TASK GOAL =
Please transcribe the stretch of the text on praise in teaching from "Mick – I could’t" through "comments in books).".

SOURCE TEXT =

=======

As I come to later, I was taken back a little by a Sutton Trust report on ‘what makes great teaching’ . [The Sutton Trust is linked here [http://www.suttontrust.com] and the report itself is at http://www.suttontrust.com/wp-content/uploads/2014/10/What-makes-great-teaching-FINAL-4.11.14.pdf] .
The report says many sensible things about support for learning and the critical importance of feedback. However tucked away was a small section on ‘ineffective practices’ including criticism of ‘lavish’ praise:
‘Praise for students may be seen as affirming and positive, but a number of studies suggest that the wrong kinds of praise can be very harmful to learning.’ In fact this criticism of lavish praise was highlighted in the Sutton Trust’s press release and although the report was focused on ‘great teaching’ press reviews predictably accentuated the negative (‘what we were doing wrong’) including the harmful effects of too much praise. For example TES saw lavish praise as one of the ‘seven deadly sins of teaching’ (the report did not of course say anything about sin but never mind) http://news.tes.co.uk/b/news/2014/10/30/thou-shalt-not-praise-the-seven-deadly-sins-of-teaching.aspx and praise was the focus an ITV news item: http://www.itv.com/news/2014-10-31/lavishing-praise-on-pupils-unlikely-to-boost-results/
This is one more example where there was an opportunity for a national conversation about teaching that was sidetracked into a put down of practice – not much evidence of praise, lavish or otherwise, when it comes to the media and teaching. But there is a larger question here, are children (or for that matter adult learners) being praised too much? As it happens a while age I wrote a short reflection on my first experiences of teaching in secondary school, of my first school I noted:
‘Many teachers spent a lot of time mentoring youngsters both informally and formally. I saw impressive ‘active’ tutorial work and a constant appeal to students to behave responsibly and be reasonable when considering other people. Those struggling for language or other reasons were given whatever boost to self-esteem and self-confidence was possible. I remember one girl, let us call her Shahira, an eleven year old who had been working with a teaching assistant in one of my mathematics classes. The assistant sent her to me to show off some work she had done. I said ‘thanks that was good, well done’. Perhaps it was a little perfunctory and Shahira looked a little disappointed. The teaching assistant picked up on this and said: “well done Shahira, this is very good, are you pleased with it? Mr Hammond is very pleased with it, shall we now show the head of the department and see if he is pleased with it? Shahira duly went out to show her work to the head of department and was told, with more enthusiasm than I had mustered, how well she had done. The point is that the teaching assistant understood Shahira’s fragility as a learner in a way that I did not. She would not let Shahira go until she had been convinced about the value of her work and was willing to accept that she had the capacity to learn. I know this kind of reinforcement is maddening for conservative commentators who see explicit ranking of performance as core to the work of a school and ultimately in the best interests of students themselves. However the liberal ethos in my school was very inspiring for me and very different from my own schooling. I had never properly understood what it might be like to struggle academically or lack belief in my potential for learning and the teaching assistant had, whether intentionally or not, pointed this out to me. I thank her to this day for doing so.’
Was I wrong? Well I don’t think so. Self-esteem is core to learning – and many of us are fragile learners, we believe criticism and need to hear praise several times over to believe it. Of course if you only hear the praise and are not given the advice on how you can improve then yes praise is an ‘ineffective practice’. Most teachers follow a ‘two stars and a wish’ approach and this mix of praise and formative feedback is surely effective practice. However praise needs to be seen in context. Praise may indeed be lavish for one but finely tuned for others like Shahira. What the teaching assistant in my story was telling me was that I was not going to get anywhere without looking at each particular child and trying to see the world through her eyes and adapt accordingly.
Mick – I could’t agree more – this for me is the difference between feedback given (in this case praise) and feedback received. We should spend much more time on understanding the effect of our feedback than the quantity we give (such as marking comments in books).

=======

Material extracted from a collection =
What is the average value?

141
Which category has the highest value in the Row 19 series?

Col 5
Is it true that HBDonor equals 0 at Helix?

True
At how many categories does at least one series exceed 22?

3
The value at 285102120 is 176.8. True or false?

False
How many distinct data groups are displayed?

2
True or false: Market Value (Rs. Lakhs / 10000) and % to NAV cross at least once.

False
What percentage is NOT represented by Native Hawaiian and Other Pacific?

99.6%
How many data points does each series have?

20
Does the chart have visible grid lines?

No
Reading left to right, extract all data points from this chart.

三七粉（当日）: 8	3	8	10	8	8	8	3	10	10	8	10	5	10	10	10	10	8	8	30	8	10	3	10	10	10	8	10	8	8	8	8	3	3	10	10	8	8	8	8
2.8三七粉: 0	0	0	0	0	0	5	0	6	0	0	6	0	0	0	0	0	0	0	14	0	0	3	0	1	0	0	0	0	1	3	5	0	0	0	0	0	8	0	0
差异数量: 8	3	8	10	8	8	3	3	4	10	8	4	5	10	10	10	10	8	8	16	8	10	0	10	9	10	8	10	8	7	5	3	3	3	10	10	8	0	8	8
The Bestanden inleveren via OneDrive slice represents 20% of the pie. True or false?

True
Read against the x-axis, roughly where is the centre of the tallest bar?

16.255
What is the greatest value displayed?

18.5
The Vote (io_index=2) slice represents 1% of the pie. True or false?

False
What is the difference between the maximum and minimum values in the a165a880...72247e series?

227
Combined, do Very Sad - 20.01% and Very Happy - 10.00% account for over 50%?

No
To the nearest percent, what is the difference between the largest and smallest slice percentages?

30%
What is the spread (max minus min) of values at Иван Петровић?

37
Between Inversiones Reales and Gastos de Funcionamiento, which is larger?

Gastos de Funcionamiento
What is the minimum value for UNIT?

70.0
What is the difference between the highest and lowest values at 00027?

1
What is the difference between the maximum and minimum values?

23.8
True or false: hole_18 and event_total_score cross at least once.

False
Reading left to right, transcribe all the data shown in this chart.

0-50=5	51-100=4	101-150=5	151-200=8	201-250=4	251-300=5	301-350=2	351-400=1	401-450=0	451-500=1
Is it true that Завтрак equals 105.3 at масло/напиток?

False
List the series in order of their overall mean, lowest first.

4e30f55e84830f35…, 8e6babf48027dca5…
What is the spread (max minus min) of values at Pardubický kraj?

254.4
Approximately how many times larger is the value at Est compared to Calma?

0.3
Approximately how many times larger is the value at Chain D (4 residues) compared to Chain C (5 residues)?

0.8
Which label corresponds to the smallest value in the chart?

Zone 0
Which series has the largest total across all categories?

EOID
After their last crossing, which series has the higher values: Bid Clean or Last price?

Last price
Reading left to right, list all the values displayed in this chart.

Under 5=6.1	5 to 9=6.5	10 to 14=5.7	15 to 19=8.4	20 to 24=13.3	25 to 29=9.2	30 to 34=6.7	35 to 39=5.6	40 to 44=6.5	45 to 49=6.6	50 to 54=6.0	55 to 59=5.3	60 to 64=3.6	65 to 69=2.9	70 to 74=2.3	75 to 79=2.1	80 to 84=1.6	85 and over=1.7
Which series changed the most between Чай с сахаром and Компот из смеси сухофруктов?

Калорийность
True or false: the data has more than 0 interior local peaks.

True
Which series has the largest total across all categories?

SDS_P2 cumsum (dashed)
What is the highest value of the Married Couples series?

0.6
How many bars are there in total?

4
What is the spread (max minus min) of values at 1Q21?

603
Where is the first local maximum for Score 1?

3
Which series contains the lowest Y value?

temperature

=======

THE COMPLETED TASK =
Mick – I could’t agree more – this for me is the difference between feedback given (in this case praise) and feedback received. We should spend much more time on understanding the effect of our feedback than the quantity we give (such as marking comments in books).